*Task*: Please transcribe exactly the line that holds "ENDING_LIMIT, 500: 709 -> 699" and all lines that follow it to the end of the records below, omitting any pictures.

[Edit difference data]
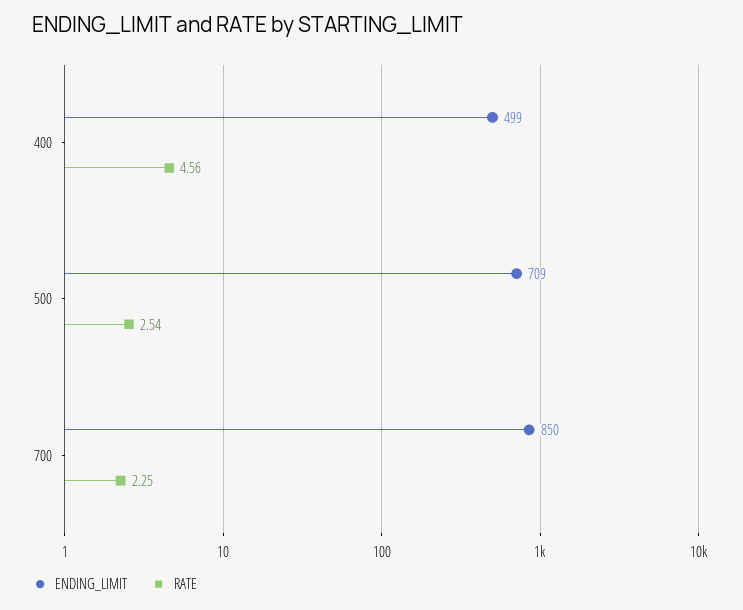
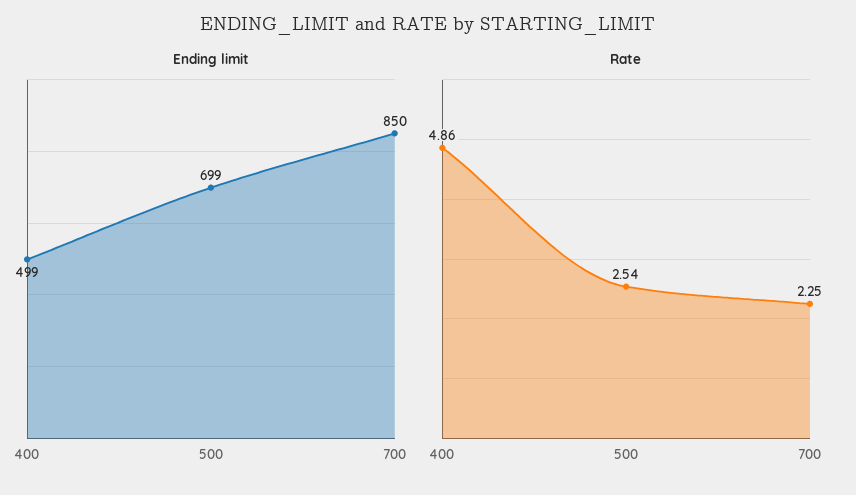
RATE, 400: 4.56 -> 4.86
ENDING_LIMIT, 500: 709 -> 699

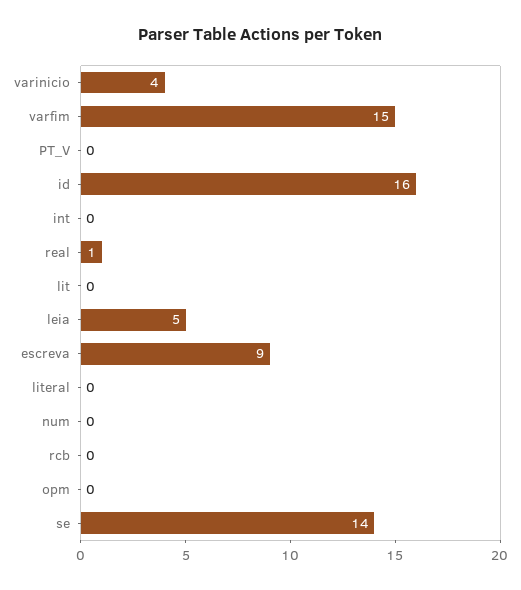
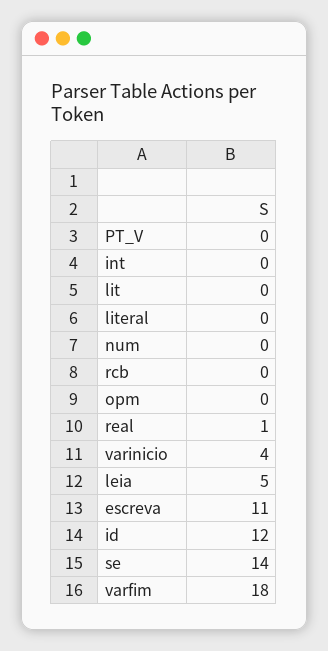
varfim: 15 -> 18
id: 16 -> 12
escreva: 9 -> 11

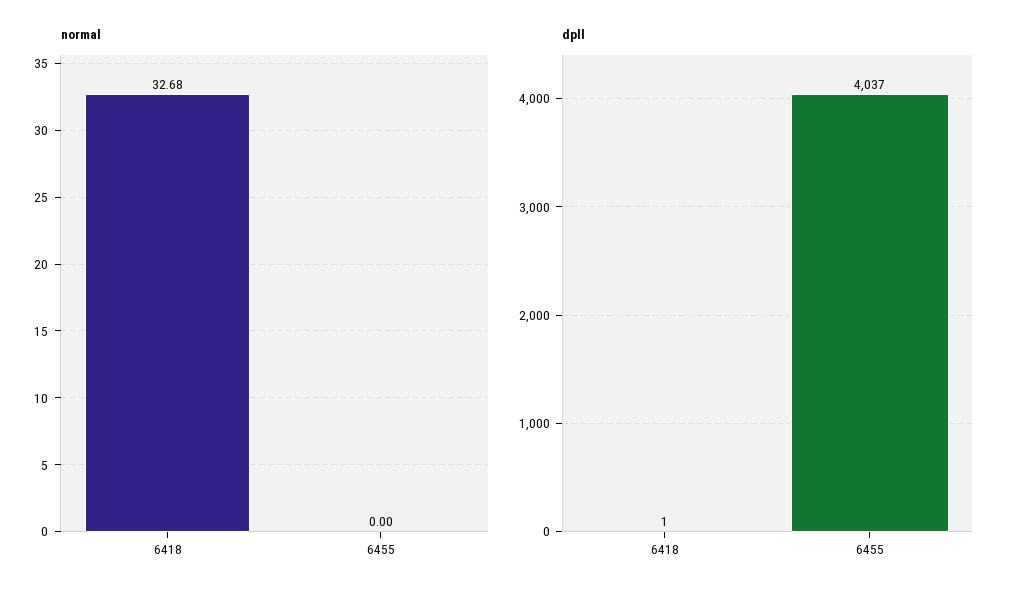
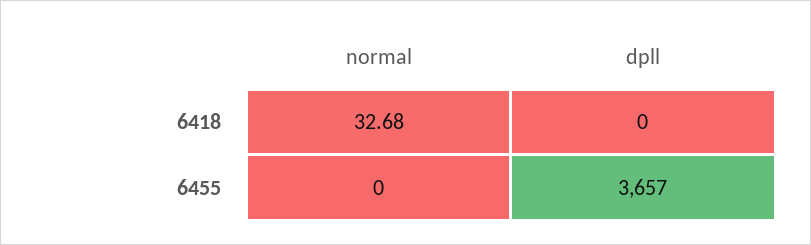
dpll, 6418: 1 -> 0
dpll, 6455: 4037 -> 3657

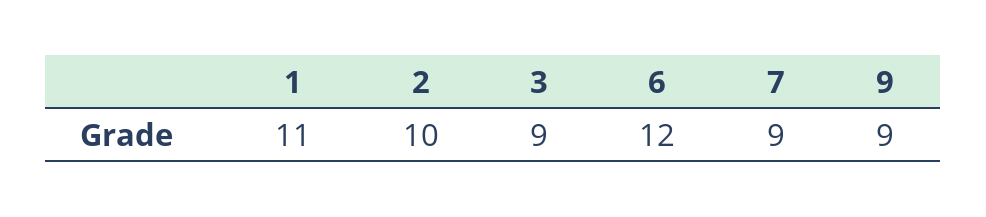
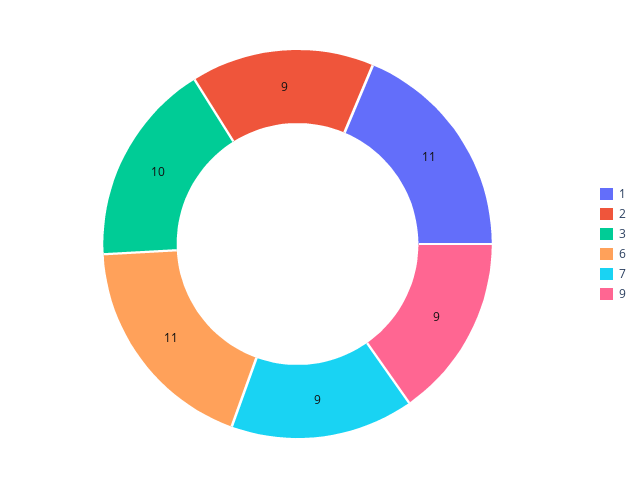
2: 10 -> 9
3: 9 -> 10
6: 12 -> 11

*Result of this task*:
ENDING_LIMIT, 500: 709 -> 699

varfim: 15 -> 18
id: 16 -> 12
escreva: 9 -> 11

dpll, 6418: 1 -> 0
dpll, 6455: 4037 -> 3657

2: 10 -> 9
3: 9 -> 10
6: 12 -> 11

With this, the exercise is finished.